This article is the final part of the series about the heterogeneous map-reduce approach:
Part 1 – Heterogeneous Map-Reduce: Meet the Task System (Part 1/3)
Part 2 – Heterogeneous Map-Reduce: Seismic Imaging Application (Part 2/3)
Part 3 – [You are here] – Heterogeneous Map-Reduce: Scientific Visualisation (Part 3/3)
In the previous posts we have introduced the heterogeneous map-reduce framework and applied it on a seismic imaging problem. Here, we will use the heterogeneous map-reduce framework for scientific visualisation.
What is scientific visualisation?
Scientific visualisation is a way to showcase the numerical modelling or physical simulations with computer graphics. Why is it important? Because using scientific visualisation we can observe a three-dimensional structures and processes in (close to) real time and zoom in or our as we wish. Also, it is a possibility to produce cool movies like this using a rendering software (ray-tracer):
Rendering is an automatic process of generating images (also called frames) from 2D- or 3D-models that build a scene. Basically, the scene is what is viewed by the camera and it includes objects, lightening, shading, viewpoint, etc.
To make a simulation movie, we need to import the simulation results or objects into the scene. Afterwards, we need to render the scenes and produce frames/images. Finally, the images are collected into a movie.
Why not use Paraview?
Paraview makes it possible to visualise scientific data, but it renders the images with OpenGL. This means that the image can be rendered very quickly, but at the cost of quality. On the other hand, a ray-tracer will be slower but will produce better quality images (even photo realistic quality).
Levels of parallelism
Level 1: Since a movie consists of frames (separate images that compose a moving picture), the highest level of parallelism is over the frames.
Level 2: The second level of parallelism is either the internal multi-threading or multi-GPU implementation of the rendering software. In our case, we can use either the CPUs or GPUs to render the image, so 2 instances of the ray-tracer can run on one machine.
Task system (map-reduce)
The idea is to render each individual image or frame in parallel which makes it easy to assign one task to one frame. By using multiple threads for rendering, an image can be processed in parallel within a task.

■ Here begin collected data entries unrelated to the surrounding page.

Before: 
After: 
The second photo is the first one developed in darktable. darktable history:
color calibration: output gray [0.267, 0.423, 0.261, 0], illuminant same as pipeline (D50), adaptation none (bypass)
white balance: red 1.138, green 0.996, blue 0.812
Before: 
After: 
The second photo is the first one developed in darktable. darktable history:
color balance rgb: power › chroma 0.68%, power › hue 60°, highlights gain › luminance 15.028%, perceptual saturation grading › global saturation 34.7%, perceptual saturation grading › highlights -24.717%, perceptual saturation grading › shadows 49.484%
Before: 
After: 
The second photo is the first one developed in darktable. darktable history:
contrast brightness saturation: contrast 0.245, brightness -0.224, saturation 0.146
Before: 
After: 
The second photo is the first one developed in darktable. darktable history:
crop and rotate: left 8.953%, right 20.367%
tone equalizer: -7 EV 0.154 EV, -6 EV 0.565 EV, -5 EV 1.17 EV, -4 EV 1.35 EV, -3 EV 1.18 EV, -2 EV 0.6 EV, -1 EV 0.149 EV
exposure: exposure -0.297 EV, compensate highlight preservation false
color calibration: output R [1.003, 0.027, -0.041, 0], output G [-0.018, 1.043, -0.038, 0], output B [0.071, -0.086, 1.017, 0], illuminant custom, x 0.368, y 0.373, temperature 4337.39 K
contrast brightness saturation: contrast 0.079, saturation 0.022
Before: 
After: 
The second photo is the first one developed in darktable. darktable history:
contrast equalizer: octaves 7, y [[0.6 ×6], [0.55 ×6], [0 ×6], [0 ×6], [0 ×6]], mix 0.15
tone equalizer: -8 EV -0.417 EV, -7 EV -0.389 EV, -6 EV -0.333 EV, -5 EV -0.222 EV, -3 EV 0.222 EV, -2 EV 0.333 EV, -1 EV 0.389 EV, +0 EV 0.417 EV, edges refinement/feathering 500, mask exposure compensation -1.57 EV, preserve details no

It sounds pretty easy: one task for one frame. The complexity comes with the monitoring the tasks in real time. Ideally we would like to know what is each compute node doing at each moment in time and will be able to add/remove compute nodes after the computations have started.
For this we have developed a web server for the task system. The web server allows monitoring, as well as interacting with the server. Through the web-interface, we can check progress, and other indicators such as memory usage or CPU load.
In the figures below you will see snapshots of the web server while doing the scientific visualisation: list of frames to be rendered in the available queue, list of running tasks, statistics, settings and system information such as CPU load and memory usage in real-time.
Why use the task system for rendering?
Firstly, to make a movie we need to import the objects computed from a numerical simulation to the scene. In the previous example of the heterogeneous map-reduce (Part 2/3) we described the seismic migration. There, the objects are images of seismic migration. For each frame, a Python script would read and import the objects of interest in the ray-tracer and create the scene.
Secondly, the scene has to be rendered.
We observed that most of the time was being spent in the importing the objects. The total time per frame was too high and had to be done in a parallel, or distributed way. So that, we could use the task system for importing the objects as well as for rendering of the scenes.
Real life example
Here is the example of using the task system for the scientific visualisation from Hans. During the final stage of his PhD work at TU Delft, he implemented several seismic migration algorithms in parallel (on CPUs and GPUs). He thought it would be nice to show how migration images from each shot are forming final migration image in a movie (see more details here).
The Little Green Machine (which is the Dutch smallest supercomputer build from several CPUs connected to two GPUs) was perfect for that as he could use the power of GPUs for rendering. Many thanks to his supervisors Prof. Kees Vuik and Prof. Kees Oosterlee for giving access to the Little Green Machine.
In this series we introduced the heterogeneous map-reduce approach as a universal parallel framework. A very important tool within this framework is the task system that allows to split the work amongst compute nodes and monitor the execution.
We have shown in the previous post how to use the task system in the seismic imaging application to do seismic migration in parallel distributed way. Also, in this post we have shown how to use the task system in the scientific visualisation for importing and rendering the images.
What tools do you use for scientific visualisation?